Almost 3,000 sixth-formers and teachers will participate in the Holocaust Educational Trust’s 2009 Lessons from Auschwitz programme.
Through funding from the Department for Children, Schools and Families, the HET is offering places on the scheme to two pupils from every secondary school and college. In November, the Scottish Government announced funding for its own schools.
As well as visiting the death camp site, participants attend orientation and follow-up seminars. They will then be expected to share their experiences with fellow pupils and the wider
community.
Project graduates have led school assemblies, created exhibitions and memorials, organised anti-racism conferences and written articles for their local press.

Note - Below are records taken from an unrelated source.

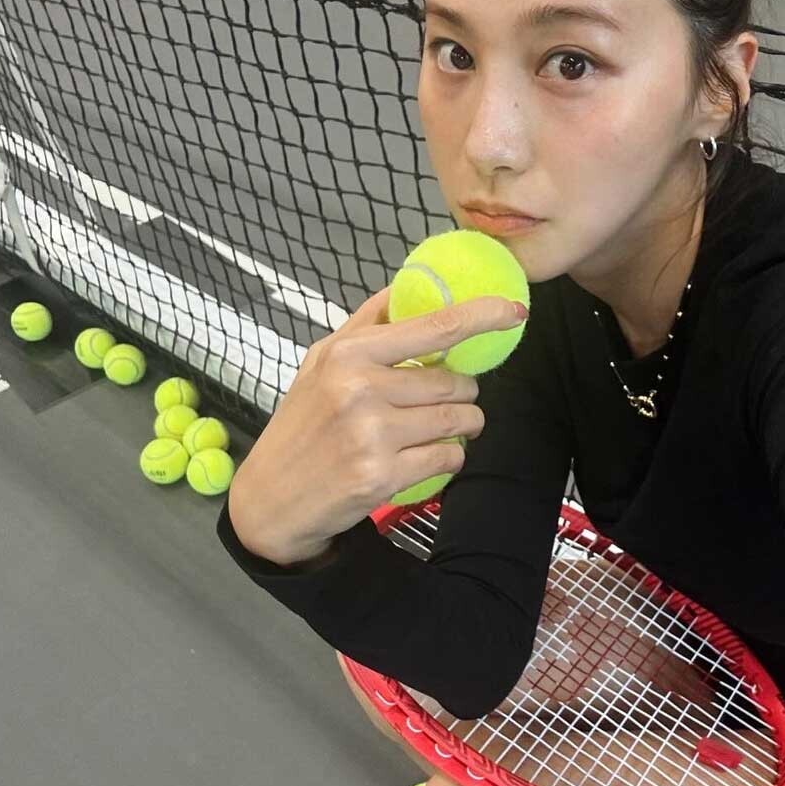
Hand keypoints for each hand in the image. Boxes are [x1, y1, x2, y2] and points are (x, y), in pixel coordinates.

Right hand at [229, 285, 526, 564]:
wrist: (270, 499)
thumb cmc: (302, 426)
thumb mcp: (321, 363)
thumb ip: (366, 325)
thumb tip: (408, 286)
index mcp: (349, 353)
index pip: (433, 327)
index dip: (481, 316)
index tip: (514, 310)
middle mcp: (361, 389)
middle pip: (454, 382)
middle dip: (460, 394)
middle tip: (439, 404)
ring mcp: (372, 434)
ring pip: (459, 421)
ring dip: (461, 428)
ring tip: (437, 432)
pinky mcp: (383, 475)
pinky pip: (449, 458)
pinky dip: (448, 459)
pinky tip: (423, 459)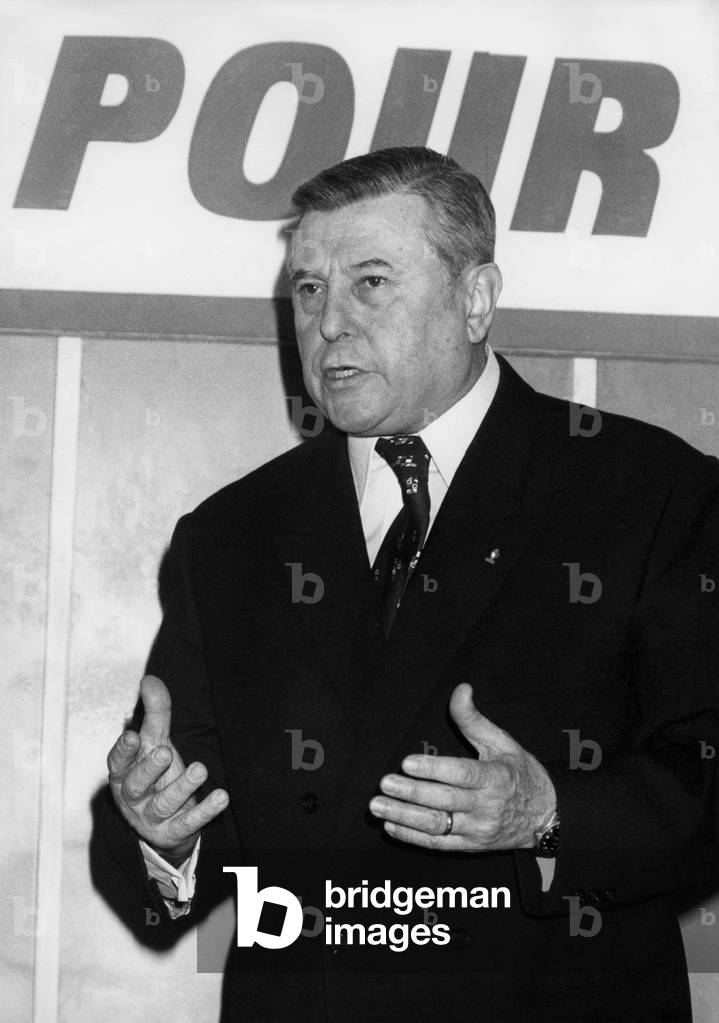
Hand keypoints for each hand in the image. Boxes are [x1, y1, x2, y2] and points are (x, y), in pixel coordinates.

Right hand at [107, 674, 228, 858]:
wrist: (164, 824)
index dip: (123, 751)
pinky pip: (189, 823)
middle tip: (164, 751)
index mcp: (124, 775)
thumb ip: (154, 713)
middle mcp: (133, 798)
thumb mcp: (154, 742)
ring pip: (164, 804)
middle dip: (149, 768)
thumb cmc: (155, 774)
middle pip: (136, 785)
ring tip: (200, 769)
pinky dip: (205, 810)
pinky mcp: (174, 832)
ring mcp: (152, 818)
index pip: (118, 763)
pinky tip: (222, 796)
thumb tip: (150, 680)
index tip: (132, 735)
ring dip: (182, 787)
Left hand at [369, 683, 555, 851]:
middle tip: (385, 783)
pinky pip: (439, 844)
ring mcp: (478, 830)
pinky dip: (413, 837)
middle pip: (445, 801)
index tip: (407, 763)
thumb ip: (474, 719)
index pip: (462, 774)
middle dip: (412, 793)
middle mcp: (487, 807)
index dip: (434, 770)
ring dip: (404, 817)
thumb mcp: (503, 742)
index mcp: (496, 778)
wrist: (546, 817)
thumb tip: (460, 688)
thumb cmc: (521, 773)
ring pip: (438, 826)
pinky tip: (391, 826)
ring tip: (378, 806)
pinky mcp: (470, 846)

More than 7,000 students and teachers have been through the programme, now in its tenth year. HET chief executive Karen Pollock urged schools to ensure that pupils and staff did not miss out on “a life-changing experience”. The impact on the teenagers is illustrated by comments from recent participants.
“I know I have an obligation to those who died at Auschwitz to pass on my knowledge to others in my community,” reflected Warwickshire student Ian Gough.
Berkshire pupil Ram Mashru pointed out that lessons learned from the programme applied not only to modern-day genocides but “smaller scale prejudices we see every day — a racist joke, an unprovoked insult or a slanderous headline that we read and do not question”.
Londoner Victoria Pearce was moved by the story of a single word — zachor (remember) — found scribbled on a scrap of paper buried in the death camp grounds. “It is my wish to keep the memory of the Holocaust alive,” she said. “For this remembrance brings with it knowledge, understanding and, ultimately, a renewed hope for an age of peace, justice and humanity.”